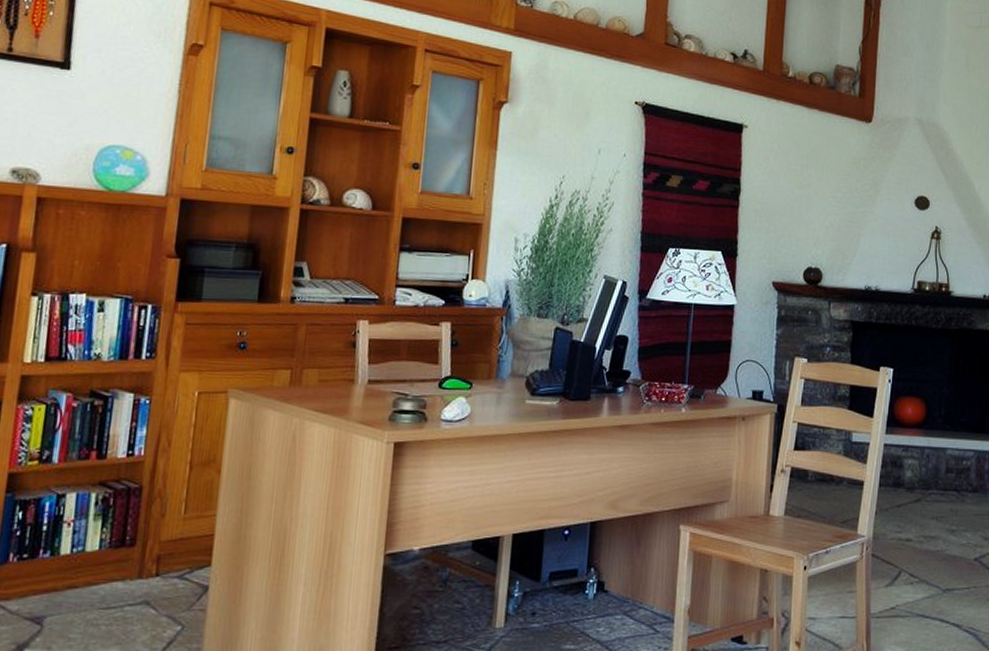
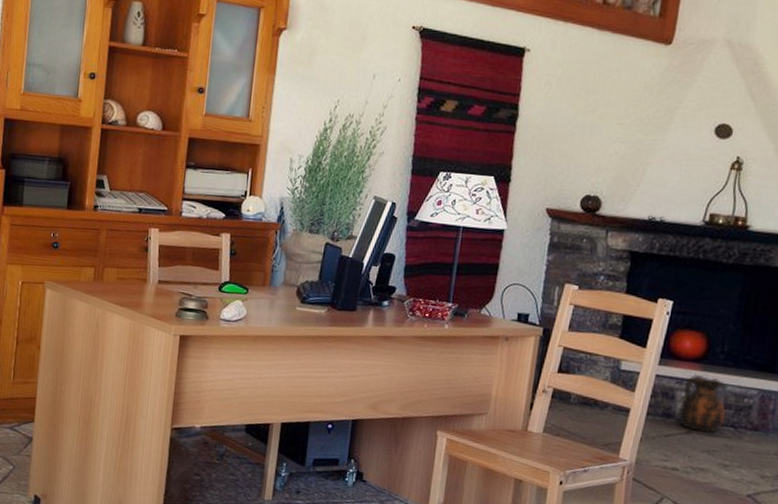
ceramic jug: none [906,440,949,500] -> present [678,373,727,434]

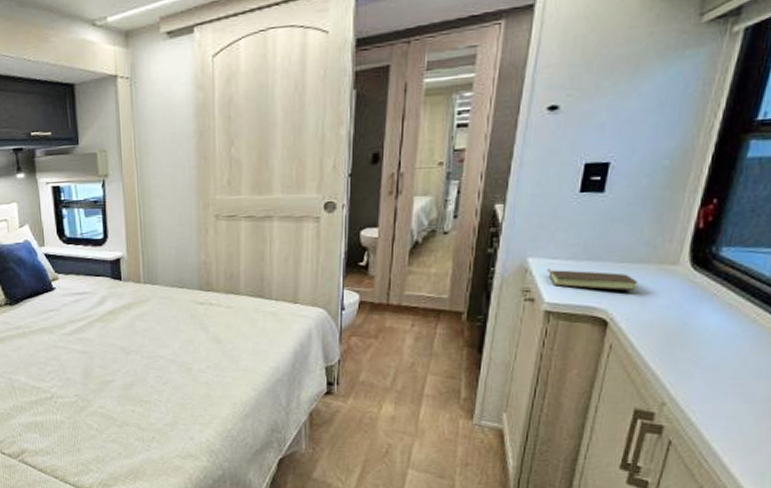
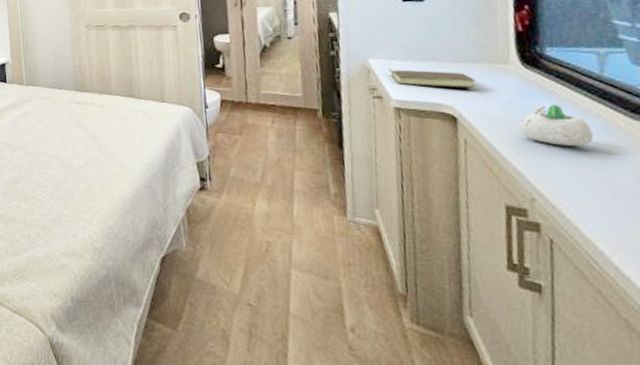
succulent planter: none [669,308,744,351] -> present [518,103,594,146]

...

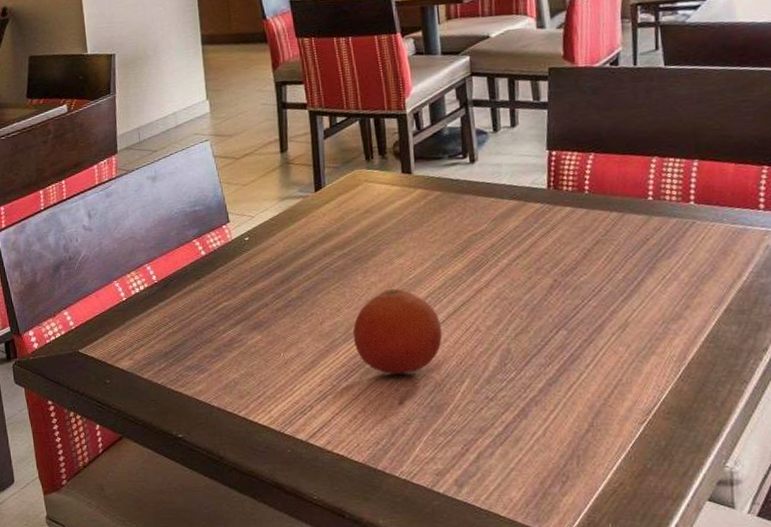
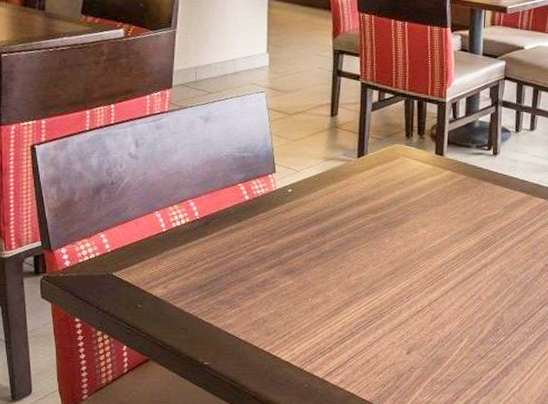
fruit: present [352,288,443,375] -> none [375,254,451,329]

◆ EXERCISE BRIEF: In the listing above, find the line containing "ceramic jug: none" and the line containing "succulent planter: none", then write out both of them and every line between, exactly, with no pictures.

◆ RESULT OF THIS TASK:
ceramic jug: none [906,440,949,500] -> present [678,373,727,434]

succulent planter: none [669,308,744,351] -> present [518,103,594,146]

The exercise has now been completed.